* _Text for analysis_:
++++++

I have lost track of a startling number of Canadian projects. They have a *lot* in the pipeline. They're doing way better than the US at getting stuff done. (No surprise. :-( )


----------



## WoodyinNYC (Jun 17, 2015)

Long time hadn't heard anything about the _Wolverine_ route upgrades. But the _Detroit News_ on June 14 had a story re adding PTC there.

"Michigan Department of Transportation rail chief Tim Hoeffner said ... The state will have [PTC] on 135 miles of track between Dearborn and Kalamazoo that are undergoing *upgrades to* *be completed in late 2016 or early 2017*."

This doesn't change anything, but confirms the status.

"... the busy rail corridor between Porter, Indiana and Chicago's Union Station [is] one of the nation's most congested rail corridors ... Hoeffner said.

"The state is partnering with Indiana and Illinois and the Federal Railroad Administration on an environmental study for a preferred passenger route through the area.

"The study, whose completion is due in a few months [the website says "this summer"], is a step toward applying for federal grant money. Hoeffner said the state hopes for federal approval of its study and [those] suggested improvements by spring 2016."

++++++

* _Material supplied_:

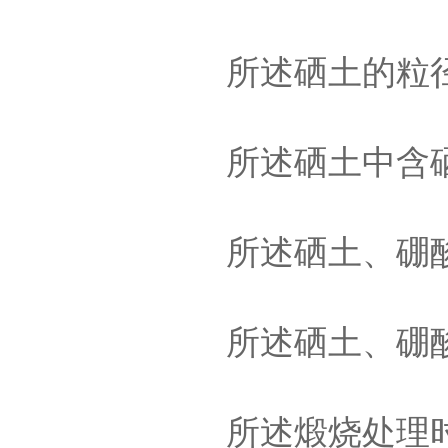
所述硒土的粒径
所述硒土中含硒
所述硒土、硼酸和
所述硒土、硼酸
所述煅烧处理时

++++++

* _Instructions_:
a. Using the forum thread on rail projects, decide whether each statement below agrees with it. Answer yes or no for each, and quote the deciding words of the forum thread on rail projects.
(i) Positive train control is planned for 135 miles of track between Dearborn and Kalamazoo.
(ii) Michigan is carrying out the environmental study on its own.
(iii) The first post says the US is doing better than Canada at getting projects done.
b. Copy the forum thread on rail projects from "I have lost" up to and including "confirms the status.".
c. Proceed with the forum thread on rail projects, picking up right after its final sentence.

* _Answers below_:
a.
(i) Yes: "The state will have [PTC] on 135 miles of track between Dearborn and Kalamazoo"
(ii) No: "The state is partnering with Indiana and Illinois and the Federal Railroad Administration on an environmental study"
(iii) No: "They're doing way better than the US at getting stuff done."

b.
I have lost track of a startling number of Canadian projects. They have a *lot* in the pipeline. They're doing way better than the US at getting stuff done. (No surprise. :-( )


----------



## WoodyinNYC (Jun 17, 2015)

Long time hadn't heard anything about the _Wolverine_ route upgrades. But the _Detroit News_ on June 14 had a story re adding PTC there.

"Michigan Department of Transportation rail chief Tim Hoeffner said ... The state will have [PTC] on 135 miles of track between Dearborn and Kalamazoo that are undergoing *upgrades to* *be completed in late 2016 or early 2017*."

This doesn't change anything, but confirms the status.

c.
So planning on South of the Lake is moving pretty much on schedule, but then it will need a Billion or Two. Of course this project falls beyond the time frame of this list, but Hoeffner reinforces the forecast for "Michigan track work 2017". Even if they finished the track work in late 2016, they probably won't get enuff new diesels or bi-level cars to start the faster service before 2017.


----------



## WoodyinNYC (Jun 18, 2015)

I don't see an entry for Illinois' Billion bucks upgrades of the Lincoln Service route St Louis-Chicago. Probably the same schedule as the Michigan upgrades: 2017.

Remember that Illinois opened a very short 110-mph segment a year or two back. More a photo opportunity than a real thing, but there it is. So they probably_ could _raise the speed here or there incrementally. But unless otherwise announced, I'm assuming it will go to 110 mph operation all at once (and after they receive enuff bi-levels and diesels), to maximize the publicity.

Missouri will also be getting the new equipment, which could cut some minutes from the River Runner schedule. It also got Stimulus money for a handful of small projects, but aren't they already finished? Not sure. Really no news at all lately about that route.


----------



## Bierboy (Jun 18, 2015)

neroden said:


> afigg said:
> 
> 
> > I don't know what the status is in Illinois with regards to the service expansions. A google search shows that the state legislature ignored the Governor and fully funded the $42 million for the Amtrak operating subsidy for the next fiscal year, but that Rauner and the legislature are still fighting over the budget.
> ...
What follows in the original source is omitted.